§ **Exercise aim**: Rewrite the items below, changing every "chart" to "graph" and keeping everything else the same. Leave out the pictures.

§ **Data excerpts**:
-.-.-

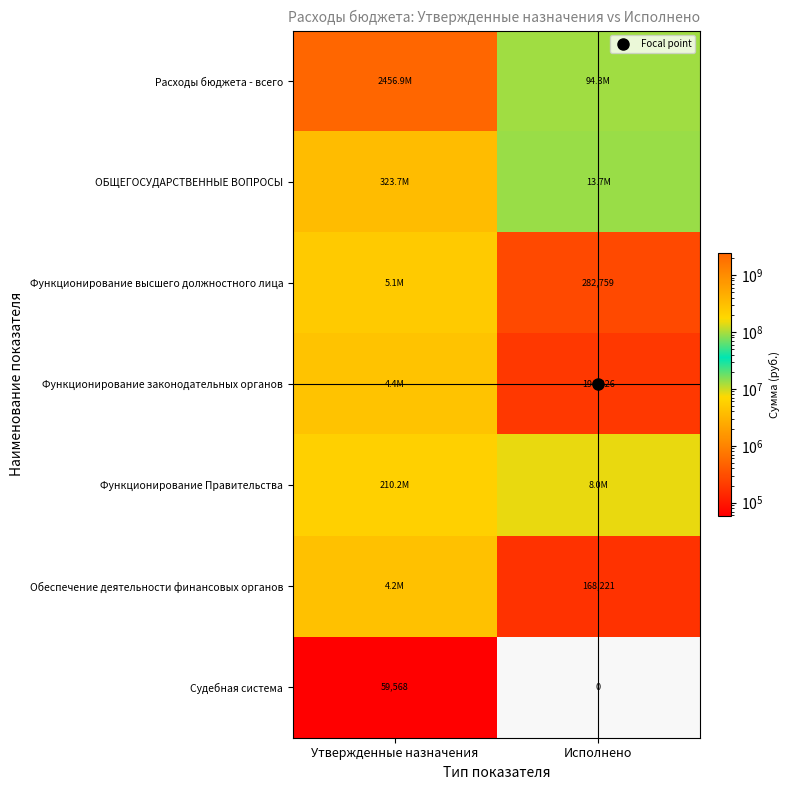

Which has a higher value, Утвержденные назначения or Исполнено?

Утвержденные назначения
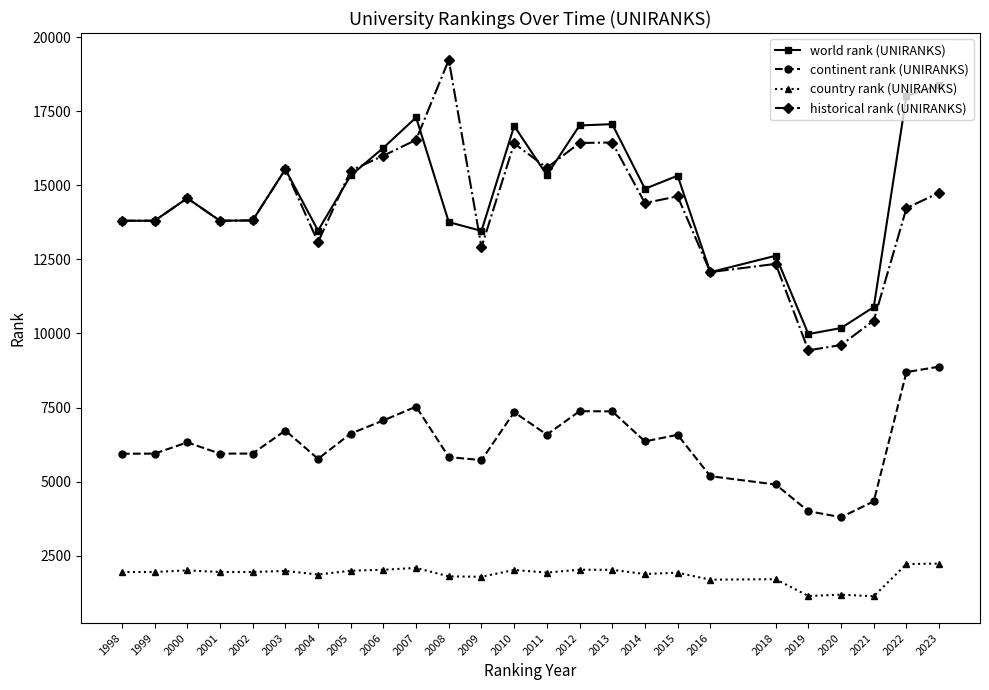

True or false: continent rank (UNIRANKS) and country rank (UNIRANKS) intersect in this chart.

False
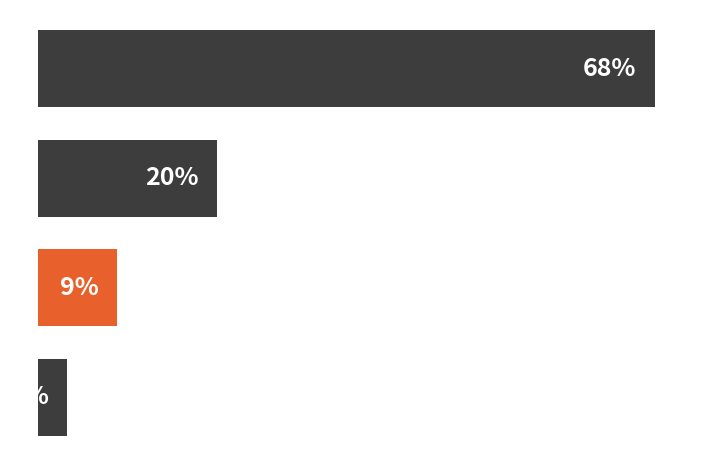

Does the chart contain any negative values?

No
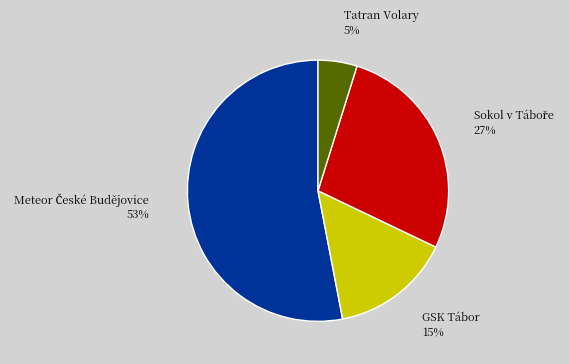

Which category has the smallest portion of the pie?

Tatran Volary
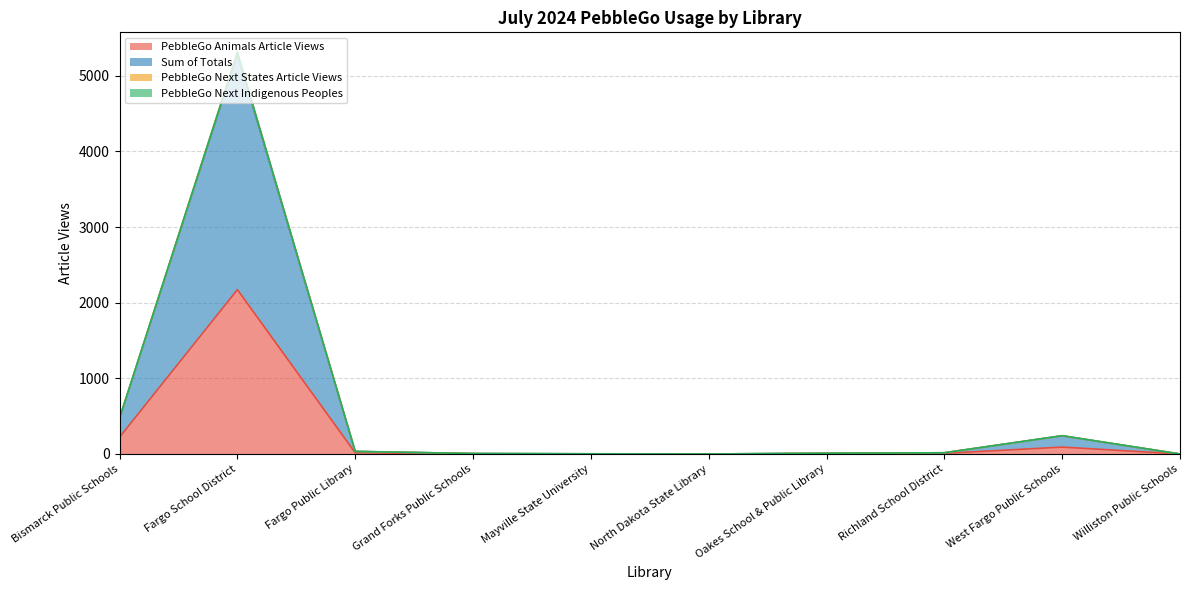

At which label is PebbleGo Animals Article Views closest to 1086?

Bismarck Public Schools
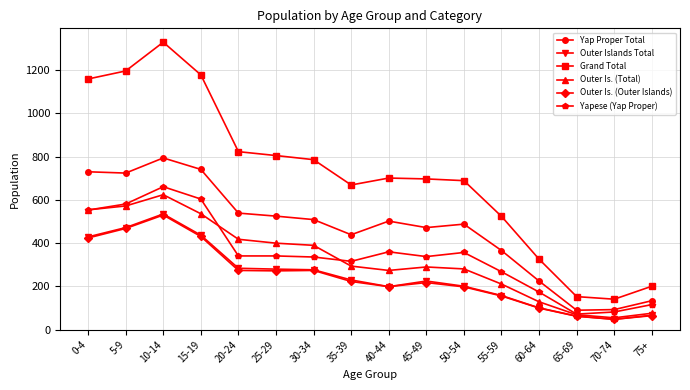

What is the highest value of the Yapese (Yap Proper) series?

661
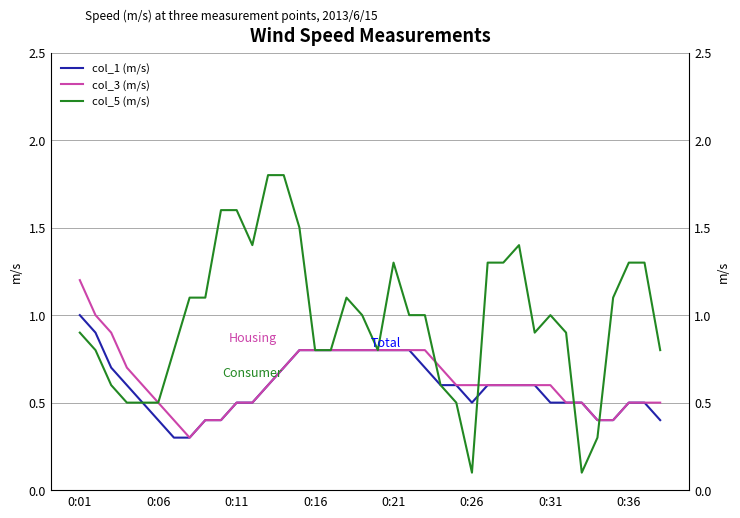

Rank the series at 16 from highest to lowest value.

col_1 (m/s), col_3 (m/s), col_5 (m/s)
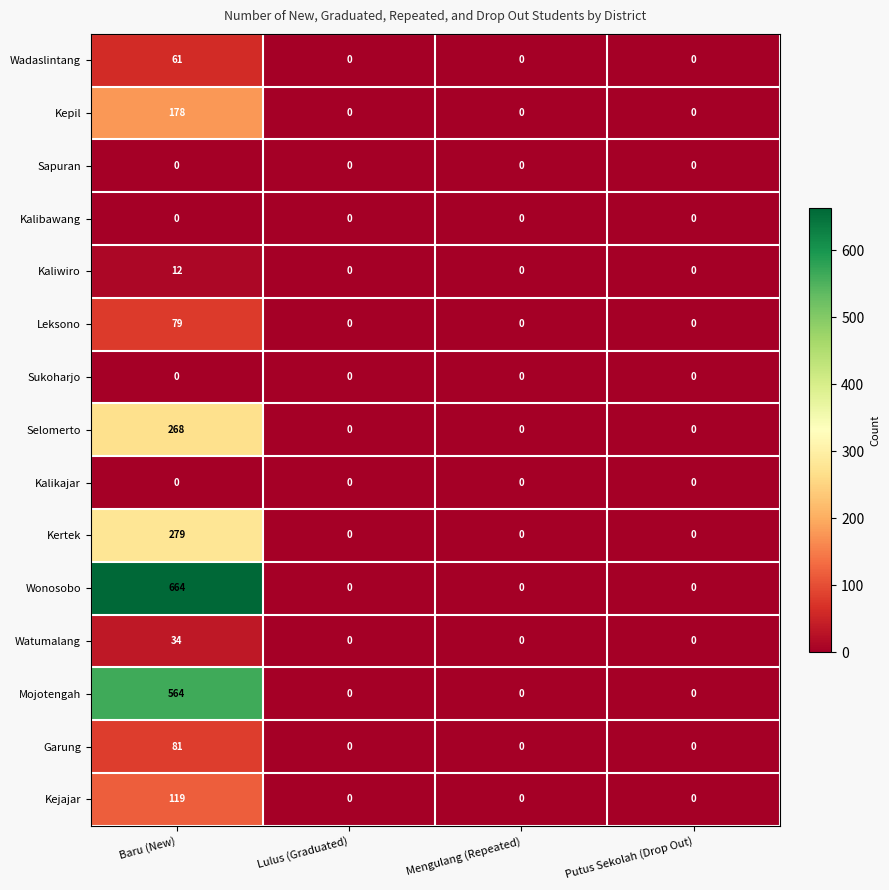

Which label corresponds to the largest value in the chart?

Baru (New)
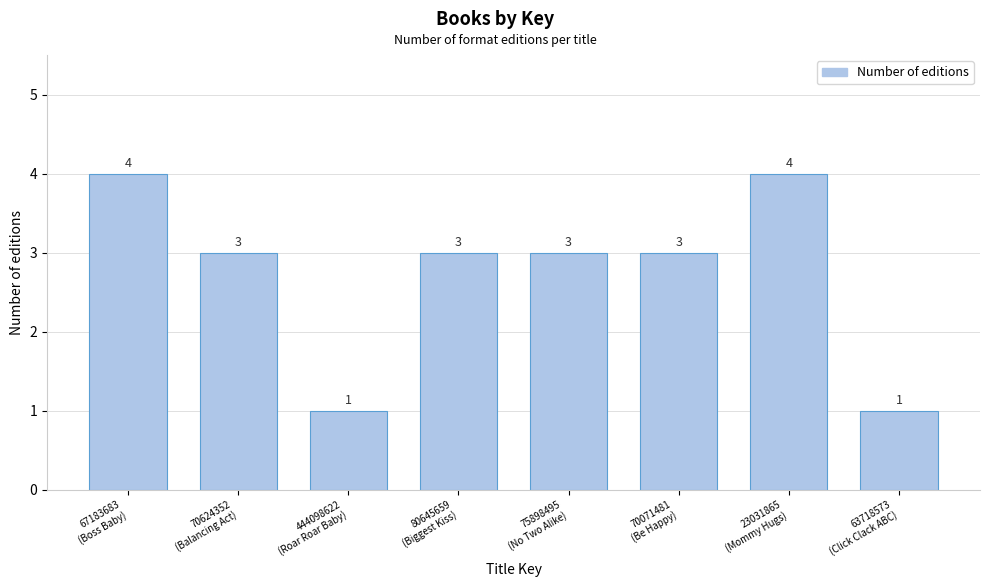

Reading right to left, extract all data points from this chart.

1	4	3	3	3	1	3	4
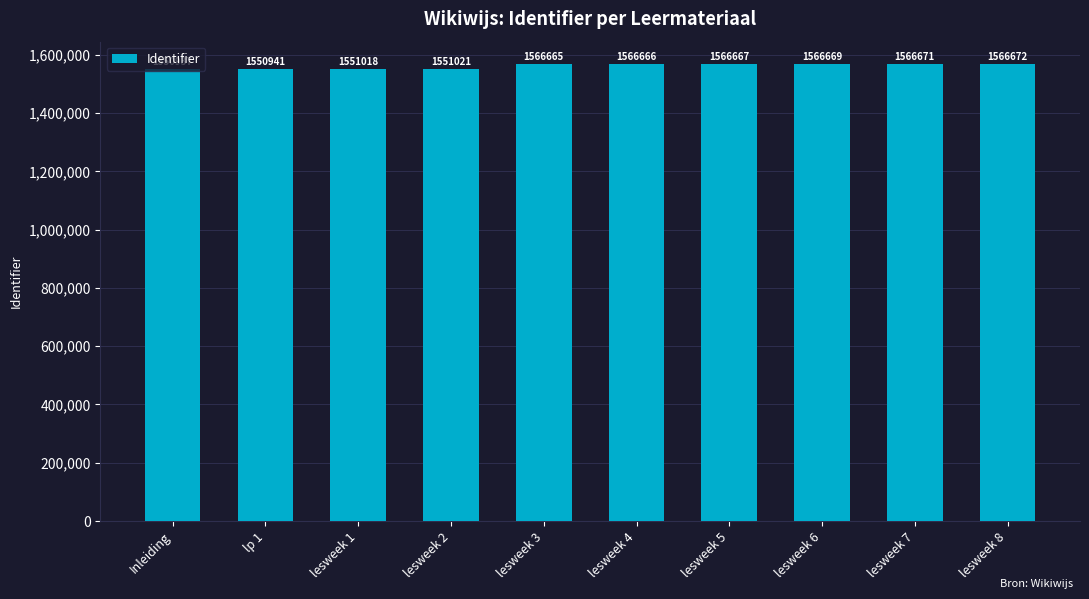

List the labels in order of value, smallest first.

Inleiding, lp 1, lesweek 1, lesweek 2, lesweek 3, lesweek 4, lesweek 5, lesweek 6, lesweek 7, lesweek 8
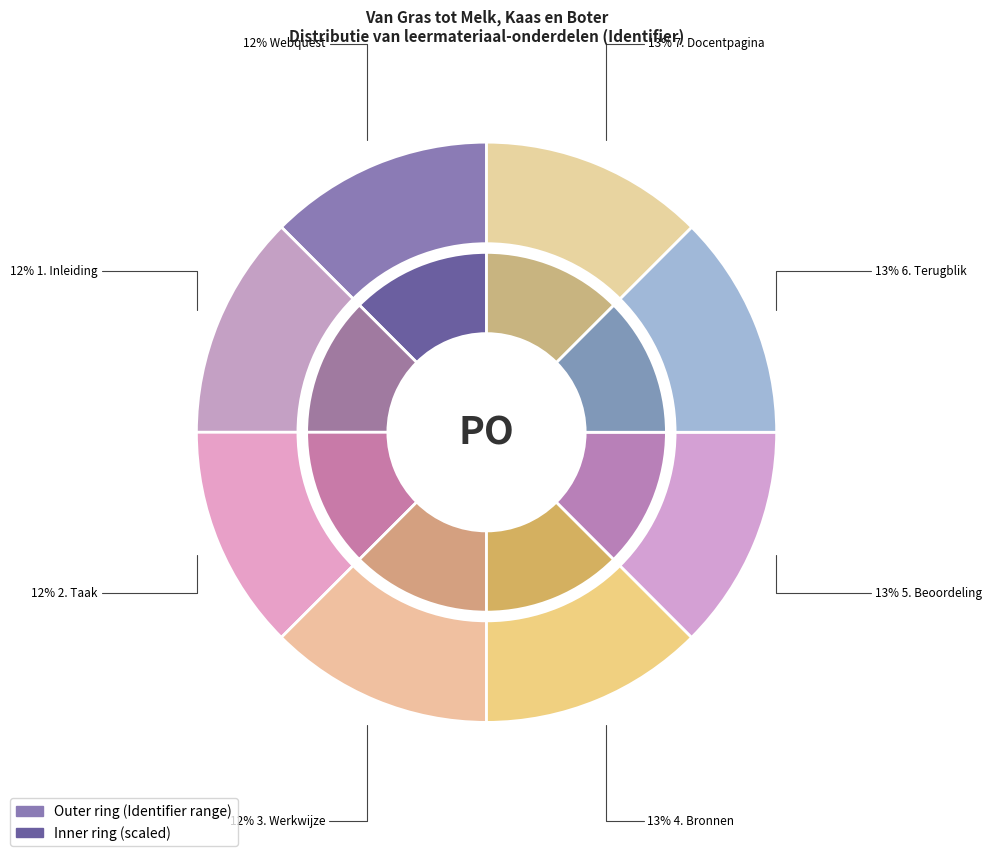

Count the number of slices in the pie.

8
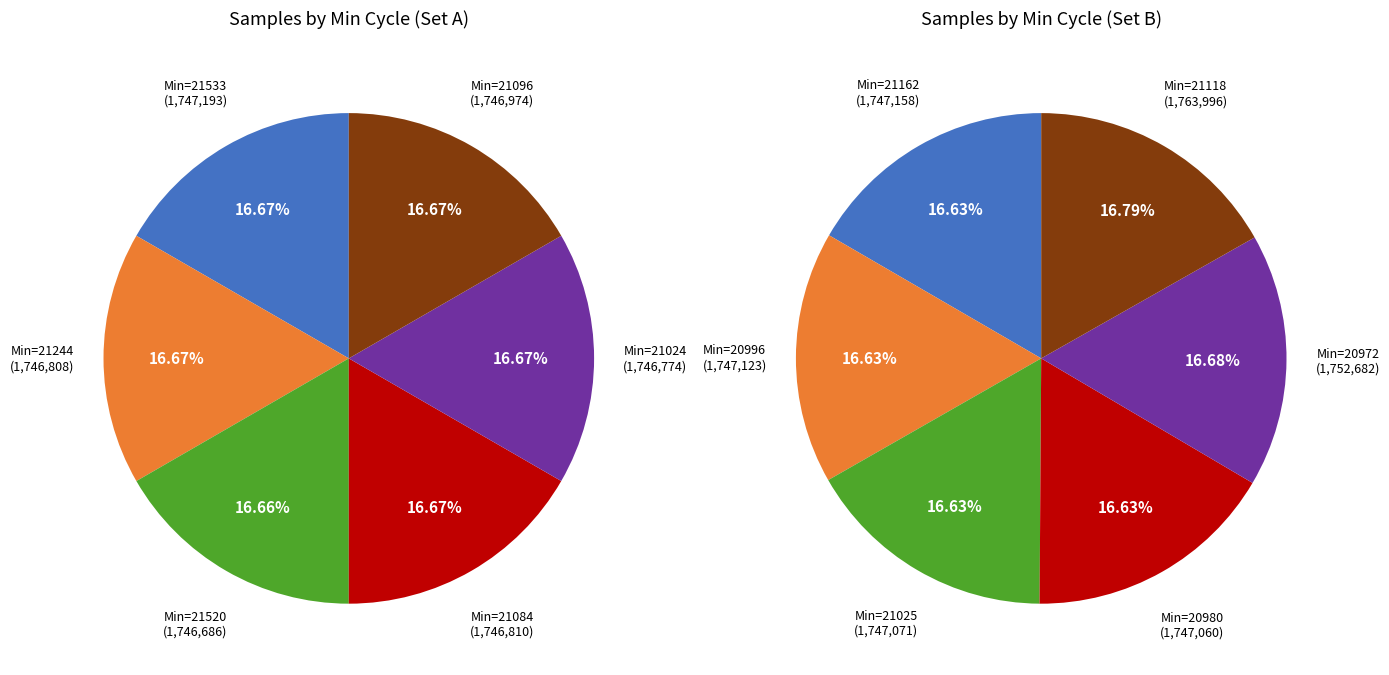

To the nearest percent, what portion does 82/21520 represent?

8%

-.-.-

§ **Result of this exercise**:
Which has a higher value, Утвержденные назначения or Исполнено?

Утвержденные назначения

True or false: continent rank (UNIRANKS) and country rank (UNIRANKS) intersect in this graph.

False

Does the graph contain any negative values?

No

Which category has the smallest portion of the pie?

Tatran Volary

At which label is PebbleGo Animals Article Views closest to 1086?

Bismarck Public Schools

What is the highest value of the Yapese (Yap Proper) series?

661

Rank the series at 16 from highest to lowest value.

col_1 (m/s), col_3 (m/s), col_5 (m/s)

Which label corresponds to the largest value in the graph?

Baru (New)

Reading right to left, extract all data points from this graph.

1	4	3	3	3	1	3	4

List the labels in order of value, smallest first.

Inleiding, lp 1, lesweek 1, lesweek 2, lesweek 3, lesweek 4, lesweek 5, lesweek 6, lesweek 7, lesweek 8

Count the number of slices in the pie.

8

To the nearest percent, what portion does 82/21520 represent?

8%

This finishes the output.